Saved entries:
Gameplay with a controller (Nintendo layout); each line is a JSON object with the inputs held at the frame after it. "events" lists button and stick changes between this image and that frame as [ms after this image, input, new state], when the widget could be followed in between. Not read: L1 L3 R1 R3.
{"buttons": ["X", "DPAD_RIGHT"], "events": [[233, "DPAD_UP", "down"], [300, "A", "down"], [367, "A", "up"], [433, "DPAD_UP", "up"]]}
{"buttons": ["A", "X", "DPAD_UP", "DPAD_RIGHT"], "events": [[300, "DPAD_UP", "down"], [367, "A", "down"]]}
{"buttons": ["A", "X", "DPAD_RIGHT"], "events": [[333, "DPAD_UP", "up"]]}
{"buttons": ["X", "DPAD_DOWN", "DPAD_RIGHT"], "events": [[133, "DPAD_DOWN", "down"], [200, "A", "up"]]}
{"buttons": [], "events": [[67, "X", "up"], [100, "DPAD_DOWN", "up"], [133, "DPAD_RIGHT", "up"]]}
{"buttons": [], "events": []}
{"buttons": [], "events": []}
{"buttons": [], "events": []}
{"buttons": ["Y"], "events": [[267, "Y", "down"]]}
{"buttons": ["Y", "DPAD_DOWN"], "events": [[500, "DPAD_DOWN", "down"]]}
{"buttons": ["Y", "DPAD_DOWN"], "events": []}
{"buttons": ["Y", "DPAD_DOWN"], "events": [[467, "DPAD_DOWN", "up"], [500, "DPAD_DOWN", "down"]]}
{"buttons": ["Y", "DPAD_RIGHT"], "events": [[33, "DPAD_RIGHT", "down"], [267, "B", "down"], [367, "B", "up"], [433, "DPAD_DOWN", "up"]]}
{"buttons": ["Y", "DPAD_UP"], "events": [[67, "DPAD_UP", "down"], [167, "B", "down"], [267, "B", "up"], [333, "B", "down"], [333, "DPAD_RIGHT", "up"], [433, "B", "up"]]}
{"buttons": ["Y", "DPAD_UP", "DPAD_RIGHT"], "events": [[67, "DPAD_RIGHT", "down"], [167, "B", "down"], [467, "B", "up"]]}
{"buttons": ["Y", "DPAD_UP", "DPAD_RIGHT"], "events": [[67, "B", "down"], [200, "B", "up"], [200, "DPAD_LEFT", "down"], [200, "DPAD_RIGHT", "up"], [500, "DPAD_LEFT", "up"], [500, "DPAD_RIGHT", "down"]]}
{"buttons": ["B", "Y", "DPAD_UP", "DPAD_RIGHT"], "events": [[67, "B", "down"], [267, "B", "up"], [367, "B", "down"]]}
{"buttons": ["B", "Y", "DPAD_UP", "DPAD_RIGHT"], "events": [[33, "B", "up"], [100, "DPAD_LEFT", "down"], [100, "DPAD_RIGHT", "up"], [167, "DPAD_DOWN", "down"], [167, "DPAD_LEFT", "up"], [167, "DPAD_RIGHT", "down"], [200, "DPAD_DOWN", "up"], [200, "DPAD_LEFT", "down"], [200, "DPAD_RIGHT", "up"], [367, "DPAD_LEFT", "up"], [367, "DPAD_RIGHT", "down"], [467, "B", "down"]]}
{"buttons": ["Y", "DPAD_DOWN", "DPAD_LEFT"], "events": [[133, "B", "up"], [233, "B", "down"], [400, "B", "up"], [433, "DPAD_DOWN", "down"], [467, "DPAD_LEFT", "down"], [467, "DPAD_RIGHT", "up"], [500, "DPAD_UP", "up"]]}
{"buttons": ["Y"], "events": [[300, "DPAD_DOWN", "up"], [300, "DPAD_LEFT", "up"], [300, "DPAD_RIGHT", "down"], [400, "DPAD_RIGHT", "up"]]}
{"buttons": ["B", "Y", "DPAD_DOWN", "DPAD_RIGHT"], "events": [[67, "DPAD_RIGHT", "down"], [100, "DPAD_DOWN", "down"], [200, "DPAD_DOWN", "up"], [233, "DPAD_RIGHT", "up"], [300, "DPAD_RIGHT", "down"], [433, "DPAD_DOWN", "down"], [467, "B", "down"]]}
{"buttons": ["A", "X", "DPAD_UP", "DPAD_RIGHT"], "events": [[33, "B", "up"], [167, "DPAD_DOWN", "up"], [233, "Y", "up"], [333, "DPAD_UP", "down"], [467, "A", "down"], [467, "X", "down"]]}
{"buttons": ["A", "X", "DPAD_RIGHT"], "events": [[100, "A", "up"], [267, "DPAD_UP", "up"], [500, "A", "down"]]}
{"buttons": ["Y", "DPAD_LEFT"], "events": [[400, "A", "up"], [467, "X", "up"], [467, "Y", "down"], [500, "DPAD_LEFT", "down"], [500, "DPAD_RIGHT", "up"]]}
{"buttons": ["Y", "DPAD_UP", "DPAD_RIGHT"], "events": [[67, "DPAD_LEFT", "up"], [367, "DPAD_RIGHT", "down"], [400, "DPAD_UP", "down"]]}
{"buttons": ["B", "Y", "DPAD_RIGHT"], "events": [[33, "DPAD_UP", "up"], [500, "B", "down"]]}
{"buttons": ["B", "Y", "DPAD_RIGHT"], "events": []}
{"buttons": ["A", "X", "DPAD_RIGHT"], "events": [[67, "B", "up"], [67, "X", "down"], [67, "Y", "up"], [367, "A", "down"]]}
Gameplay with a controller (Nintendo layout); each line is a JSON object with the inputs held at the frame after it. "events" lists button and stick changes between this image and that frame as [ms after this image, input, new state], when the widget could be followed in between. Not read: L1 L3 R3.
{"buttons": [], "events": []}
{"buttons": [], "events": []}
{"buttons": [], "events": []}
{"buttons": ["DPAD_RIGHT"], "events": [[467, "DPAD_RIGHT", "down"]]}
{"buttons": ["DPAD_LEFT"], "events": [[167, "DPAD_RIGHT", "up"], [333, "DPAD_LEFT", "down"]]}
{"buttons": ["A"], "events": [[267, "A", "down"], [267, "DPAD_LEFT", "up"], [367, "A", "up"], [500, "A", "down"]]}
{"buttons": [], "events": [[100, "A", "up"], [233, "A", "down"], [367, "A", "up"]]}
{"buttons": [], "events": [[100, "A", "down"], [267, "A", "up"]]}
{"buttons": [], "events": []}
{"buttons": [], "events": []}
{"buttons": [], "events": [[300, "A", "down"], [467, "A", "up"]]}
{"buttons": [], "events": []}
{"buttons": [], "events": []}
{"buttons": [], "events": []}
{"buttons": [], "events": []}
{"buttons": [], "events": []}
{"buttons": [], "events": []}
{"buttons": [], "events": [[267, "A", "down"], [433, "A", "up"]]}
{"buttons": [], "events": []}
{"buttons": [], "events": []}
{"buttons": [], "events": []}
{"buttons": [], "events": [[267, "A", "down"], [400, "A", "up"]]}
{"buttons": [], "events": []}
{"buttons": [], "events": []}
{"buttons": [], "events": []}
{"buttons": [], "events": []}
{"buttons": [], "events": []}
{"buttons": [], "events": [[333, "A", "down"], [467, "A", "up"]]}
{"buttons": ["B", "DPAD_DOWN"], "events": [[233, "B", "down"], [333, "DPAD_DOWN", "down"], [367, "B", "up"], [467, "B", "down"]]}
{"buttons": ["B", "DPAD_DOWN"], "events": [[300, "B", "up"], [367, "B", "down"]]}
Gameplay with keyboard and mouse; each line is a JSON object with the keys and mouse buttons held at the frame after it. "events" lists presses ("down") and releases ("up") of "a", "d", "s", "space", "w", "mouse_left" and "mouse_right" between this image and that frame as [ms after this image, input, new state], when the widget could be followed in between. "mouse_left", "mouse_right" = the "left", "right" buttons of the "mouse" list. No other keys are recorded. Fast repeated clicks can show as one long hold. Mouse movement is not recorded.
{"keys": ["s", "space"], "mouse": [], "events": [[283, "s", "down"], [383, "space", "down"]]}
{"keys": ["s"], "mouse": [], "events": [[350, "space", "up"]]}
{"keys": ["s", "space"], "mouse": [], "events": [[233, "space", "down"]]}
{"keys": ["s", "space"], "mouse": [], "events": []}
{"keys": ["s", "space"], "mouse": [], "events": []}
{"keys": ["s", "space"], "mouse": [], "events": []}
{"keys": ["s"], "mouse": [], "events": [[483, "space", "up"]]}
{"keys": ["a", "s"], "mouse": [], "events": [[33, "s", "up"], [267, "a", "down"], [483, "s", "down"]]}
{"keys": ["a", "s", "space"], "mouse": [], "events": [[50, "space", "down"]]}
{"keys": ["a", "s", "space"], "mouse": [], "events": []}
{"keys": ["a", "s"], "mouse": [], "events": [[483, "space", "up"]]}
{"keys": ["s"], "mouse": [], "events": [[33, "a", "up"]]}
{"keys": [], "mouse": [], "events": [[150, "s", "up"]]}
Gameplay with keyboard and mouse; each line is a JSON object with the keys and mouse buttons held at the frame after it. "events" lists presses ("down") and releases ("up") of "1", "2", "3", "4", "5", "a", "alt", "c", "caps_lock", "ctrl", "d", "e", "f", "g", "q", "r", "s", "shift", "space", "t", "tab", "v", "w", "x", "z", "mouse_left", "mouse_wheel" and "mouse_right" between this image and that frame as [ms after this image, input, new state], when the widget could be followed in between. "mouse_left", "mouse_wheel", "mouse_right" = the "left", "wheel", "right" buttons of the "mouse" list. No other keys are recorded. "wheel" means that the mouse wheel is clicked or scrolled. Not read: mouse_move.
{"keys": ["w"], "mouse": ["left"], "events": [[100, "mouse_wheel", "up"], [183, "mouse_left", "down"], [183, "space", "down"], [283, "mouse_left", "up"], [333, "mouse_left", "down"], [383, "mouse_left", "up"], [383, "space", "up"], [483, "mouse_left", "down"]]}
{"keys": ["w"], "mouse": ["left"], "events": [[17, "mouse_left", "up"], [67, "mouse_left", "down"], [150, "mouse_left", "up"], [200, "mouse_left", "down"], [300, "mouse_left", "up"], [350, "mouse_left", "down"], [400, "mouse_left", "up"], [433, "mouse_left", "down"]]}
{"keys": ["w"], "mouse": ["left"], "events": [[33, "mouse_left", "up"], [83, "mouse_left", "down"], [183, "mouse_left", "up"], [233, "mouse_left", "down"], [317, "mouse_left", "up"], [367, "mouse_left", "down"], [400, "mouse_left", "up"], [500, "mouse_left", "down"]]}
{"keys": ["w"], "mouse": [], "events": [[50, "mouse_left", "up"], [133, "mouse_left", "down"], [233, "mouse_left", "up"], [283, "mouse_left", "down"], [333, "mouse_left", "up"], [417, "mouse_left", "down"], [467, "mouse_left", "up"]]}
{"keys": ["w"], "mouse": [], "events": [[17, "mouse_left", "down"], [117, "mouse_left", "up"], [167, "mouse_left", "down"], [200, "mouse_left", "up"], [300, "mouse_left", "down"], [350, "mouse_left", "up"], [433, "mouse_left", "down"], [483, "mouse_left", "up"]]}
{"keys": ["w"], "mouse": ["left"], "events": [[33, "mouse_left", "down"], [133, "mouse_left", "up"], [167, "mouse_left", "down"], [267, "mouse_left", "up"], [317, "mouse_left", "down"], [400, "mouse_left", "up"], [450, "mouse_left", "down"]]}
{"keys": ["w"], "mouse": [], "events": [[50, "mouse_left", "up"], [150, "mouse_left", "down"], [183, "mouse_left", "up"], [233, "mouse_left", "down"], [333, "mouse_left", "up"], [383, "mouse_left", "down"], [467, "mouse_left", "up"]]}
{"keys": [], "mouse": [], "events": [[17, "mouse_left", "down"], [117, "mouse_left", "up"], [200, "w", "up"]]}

• **Try it**
Only lines with the word "image" go in the answer. Take them all from the entries above.

• **Result below**
Gameplay with a controller (Nintendo layout); each line is a JSON object with the inputs held at the frame after it. "events" lists button and stick changes between this image and that frame as [ms after this image, input, new state], when the widget could be followed in between. Not read: L1 L3 R1 R3.
Gameplay with a controller (Nintendo layout); each line is a JSON object with the inputs held at the frame after it. "events" lists button and stick changes between this image and that frame as [ms after this image, input, new state], when the widget could be followed in between. Not read: L1 L3 R3.
Gameplay with keyboard and mouse; each line is a JSON object with the keys and mouse buttons held at the frame after it. "events" lists presses ("down") and releases ("up") of "a", "d", "s", "space", "w", "mouse_left" and "mouse_right" between this image and that frame as [ms after this image, input, new state], when the widget could be followed in between. "mouse_left", "mouse_right" = the "left", "right" buttons of the "mouse" list. No other keys are recorded. Fast repeated clicks can show as one long hold. Mouse movement is not recorded.
Gameplay with keyboard and mouse; each line is a JSON object with the keys and mouse buttons held at the frame after it. "events" lists presses ("down") and releases ("up") of "1", "2", "3", "4", "5", "a", "alt", "c", "caps_lock", "ctrl", "d", "e", "f", "g", "q", "r", "s", "shift", "space", "t", "tab", "v", "w", "x", "z", "mouse_left", "mouse_wheel" and "mouse_right" between this image and that frame as [ms after this image, input, new state], when the widget could be followed in between. "mouse_left", "mouse_wheel", "mouse_right" = the "left", "wheel", "right" buttons of the "mouse" list. No other keys are recorded. "wheel" means that the mouse wheel is clicked or scrolled. Not read: mouse_move.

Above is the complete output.